Five-Year Plan On Condom Use In Liberia Underway

August 14, 2008  Wire News Service

 


President Ellen Johnson Sirleaf of Liberia

Monrovia, Liberia - Health authorities in Liberia are working to develop a five-year plan on male/female condom use and availability in the country, sources close to the health ministry indicated here Thursday.

Dr. Saye Baawo, who heads the family health division at the ministry, told PANA that stakeholders were working on the plan that would be ready shortly.

He said participants at a three-day workshop discussed the development of a comprehensive condom programming strategic plan in Liberia and left the matter with stakeholders to produce the plan expected to include male/female condom use and availability, condom safety, as well as sustained national awareness against STIs (sexually transmitted infections, including HIV/AIDS).

The workshop, which ended here Thursday, reviewed findings on a Condoms Situation Analysis conducted in six of Liberia's 15 counties last April.

The Liberia Demography Health Survey showed that the country had an average of 1.6 per cent condom use, with 2.5 per cent in urban areas and 1.1 per cent in rural areas.

Deputy health minister, Dr. Bernice Dahn, who is also the chief medical officer of Liberia, challenged participants to roll out male and female condoms after the workshop.

Earlier, UNFPA resident representative in Liberia, Rose Gakuba, blamed the lack of information and access, failure of spouses to negotiate the use of condoms with partners and opposition of others to condom because they associated it with immorality, for the low use of condoms in the country.

She warned that for condom programming to succeed in Liberia, it would require political will, national leadership and integration of the use of condoms in HIV/AIDS awareness and placing condoms on the national drugs list as well as waiving tariffs on condoms.

Gakuba said the UNFPA would support the five-year plan for condom programming for family planning and use for protective sex in lowering HIV.

Meanwhile, Liberia's health minister, Dr.

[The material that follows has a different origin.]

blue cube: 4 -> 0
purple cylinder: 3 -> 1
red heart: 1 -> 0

Walter Gwenigale, has bitterly criticized parents for neglecting to provide sex education for their children, saying: " Here we do not want to talk about sex and the use of condoms due to culture and religion. But 10-year-olds are getting pregnant.

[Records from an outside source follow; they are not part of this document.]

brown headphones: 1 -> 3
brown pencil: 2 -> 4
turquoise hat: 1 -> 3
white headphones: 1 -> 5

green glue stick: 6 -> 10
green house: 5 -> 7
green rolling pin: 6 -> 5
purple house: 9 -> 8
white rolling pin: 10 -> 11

"Sex is a topic we hardly want to mention in Sunday schools or in our schools, but young people are dying of AIDS," the physician, with nearly four decades of practice, lamented at the workshop.

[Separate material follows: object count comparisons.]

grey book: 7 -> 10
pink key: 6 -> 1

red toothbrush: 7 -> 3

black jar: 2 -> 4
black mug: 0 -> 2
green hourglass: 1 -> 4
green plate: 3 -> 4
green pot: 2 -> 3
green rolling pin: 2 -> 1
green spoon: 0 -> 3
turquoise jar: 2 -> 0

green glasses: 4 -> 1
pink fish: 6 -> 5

As teenage pregnancy is common everywhere in the country, Dr. Gwenigale warned that "it was high time that people talked about sex with their children.

"I hope that following this workshop we will not only have talked about how to distribute condoms but also how to sell the idea about condom use to prevent sexual diseases, save lives and not to be promiscuous," he told the participants.

Disclosing that donations of condoms from donors were left to "rot at times beca use no one would want to use them", the health minister urged the participants to actively promote the use of condoms in the Liberian society.

A survey by PANA has found billboards against HIV/AIDS very uncommon in Monrovia and in the rural areas. One is even surprised to see no packages of condoms conspicuously displayed in pharmacies, entertainment centres and shops.